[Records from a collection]
┄┄┄┄┄┄┄┄┄┄

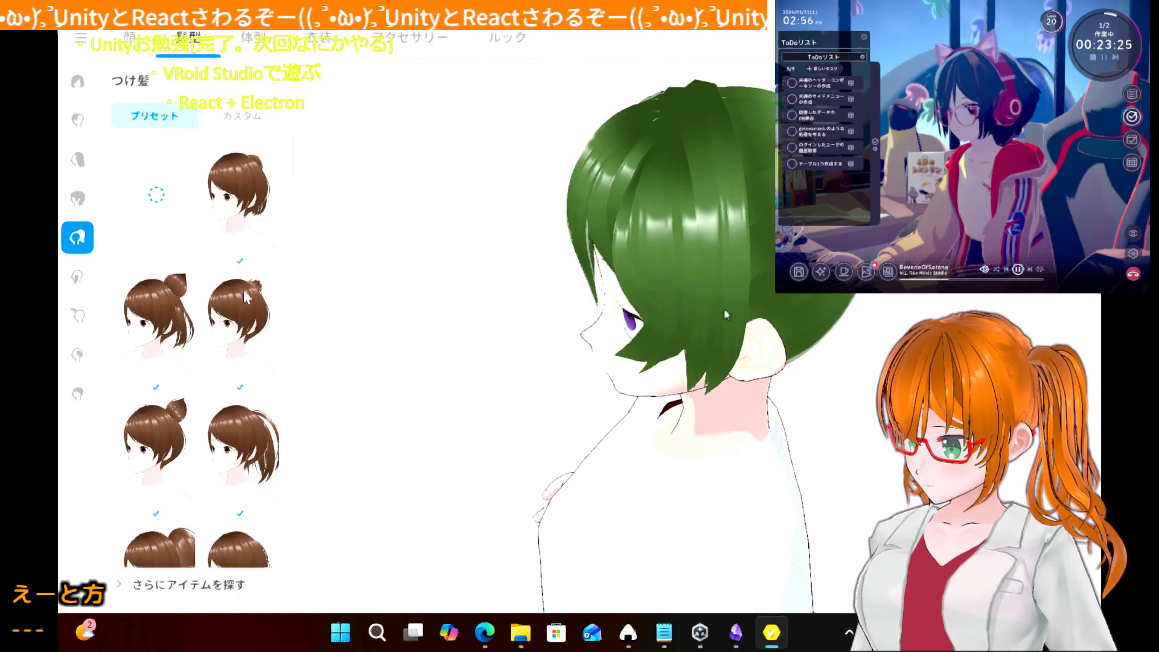
scroll(218, 372, "down", 5)
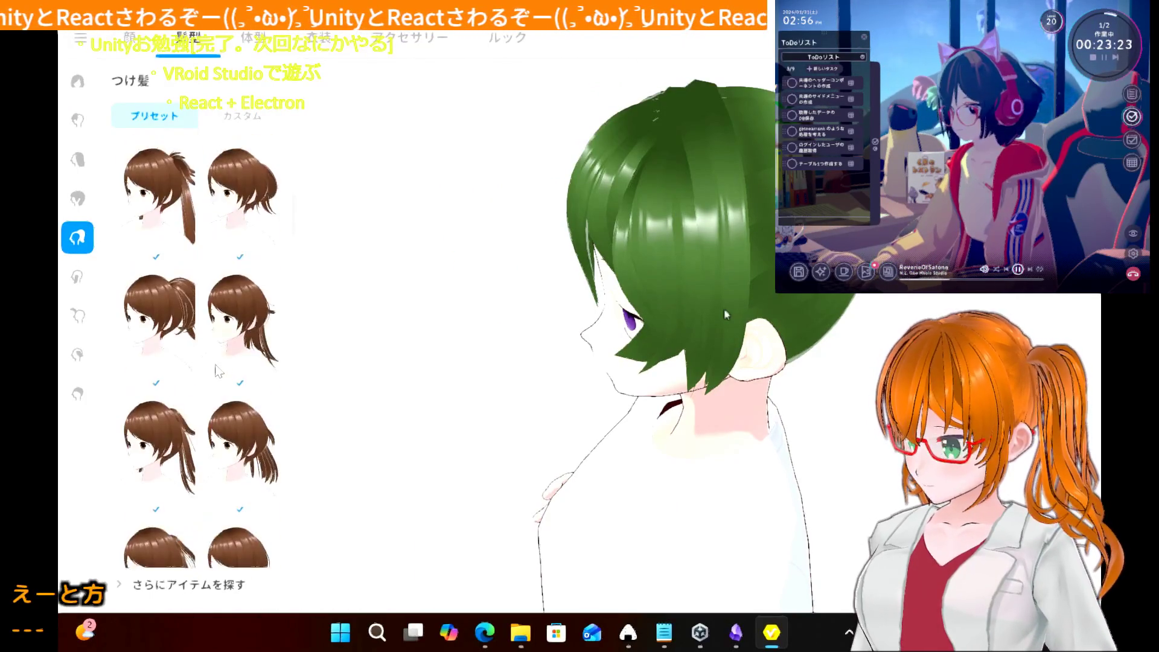
scroll(218, 371, "down", 5)
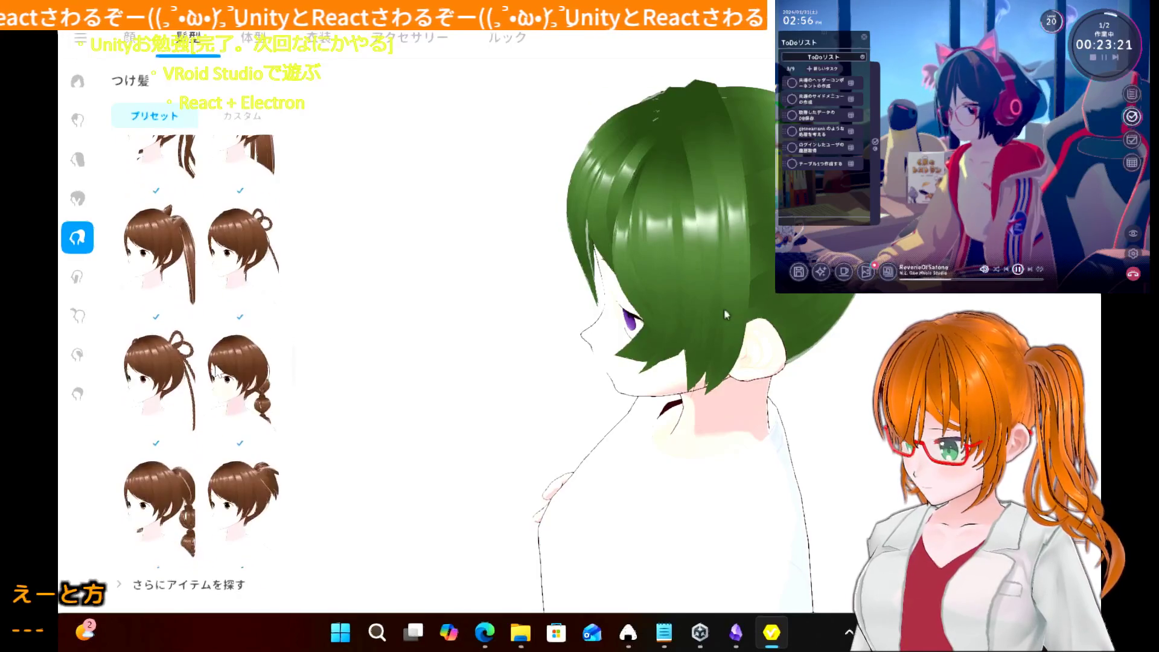
scroll(218, 371, "down", 3)
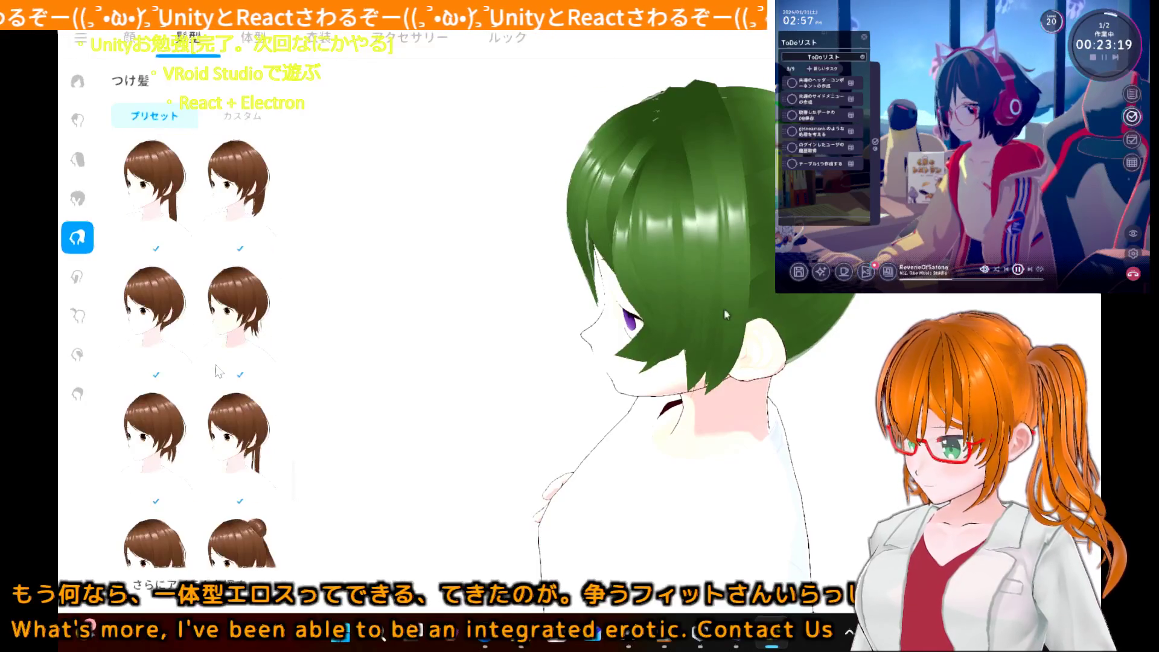
scroll(218, 371, "down", 1)
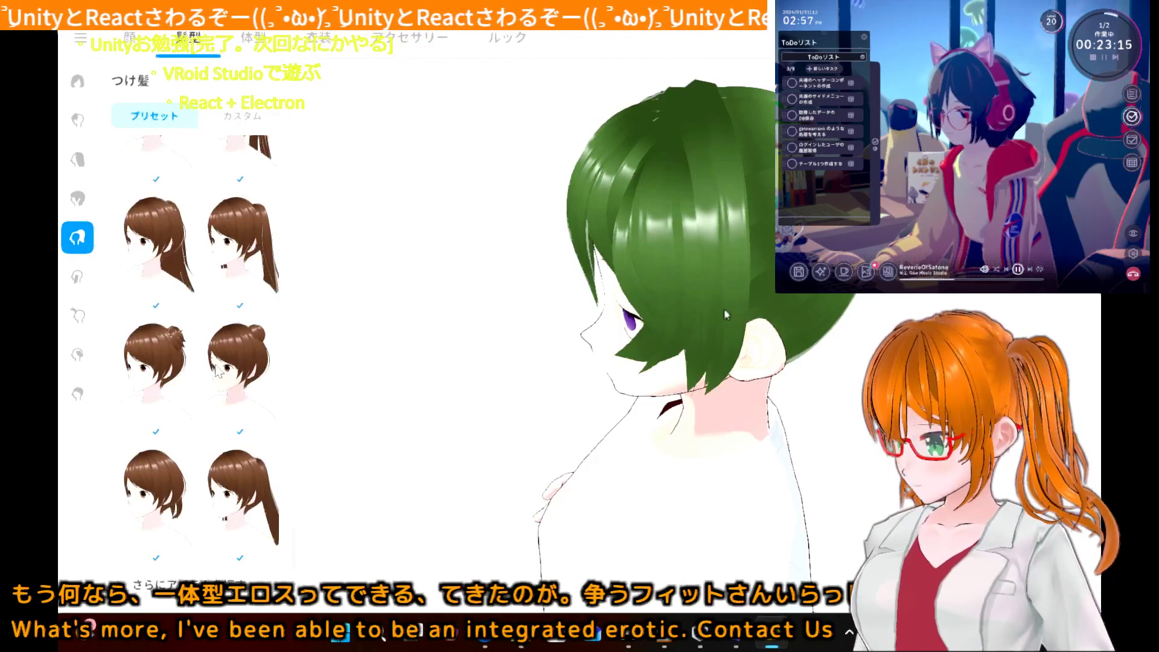
scroll(218, 372, "down", 3)
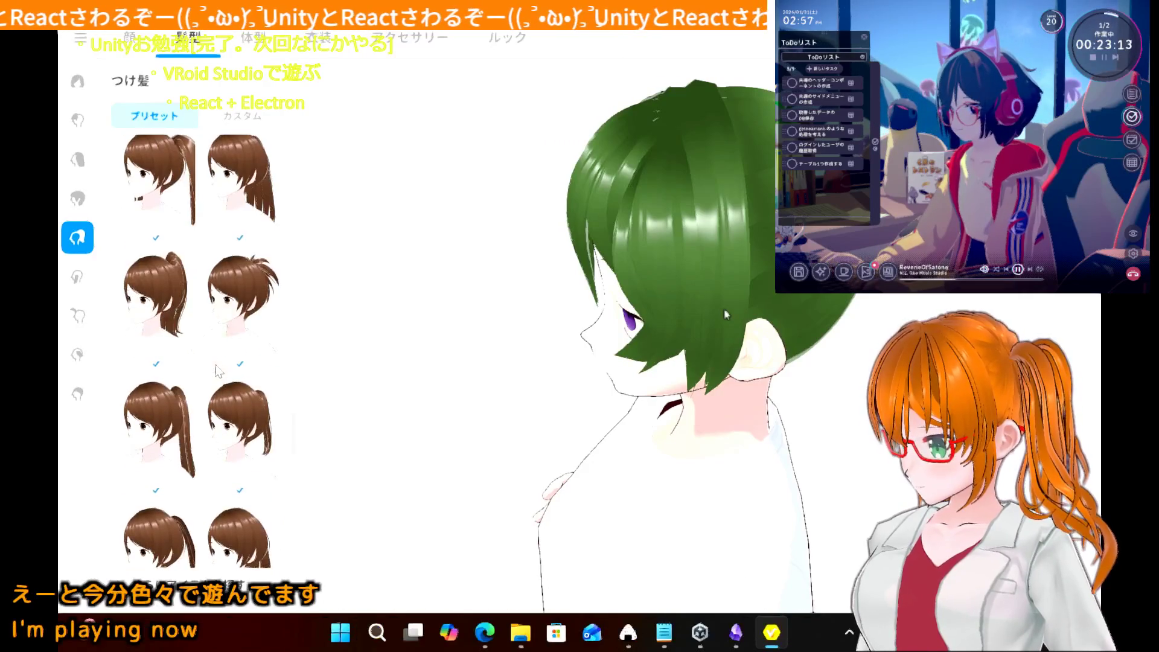
- Replace the braids with a short preset, then apply the green double-bun preset
scroll(217, 371, "up", 3)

┄┄┄┄┄┄┄┄┄┄

Task details: Copy out, in full, each line above that has the word "scroll" in it.

Written response:
scroll(218, 372, "down", 5)
scroll(218, 371, "down", 5)
scroll(218, 371, "down", 3)
scroll(218, 371, "down", 1)
scroll(218, 372, "down", 3)
scroll(217, 371, "up", 3)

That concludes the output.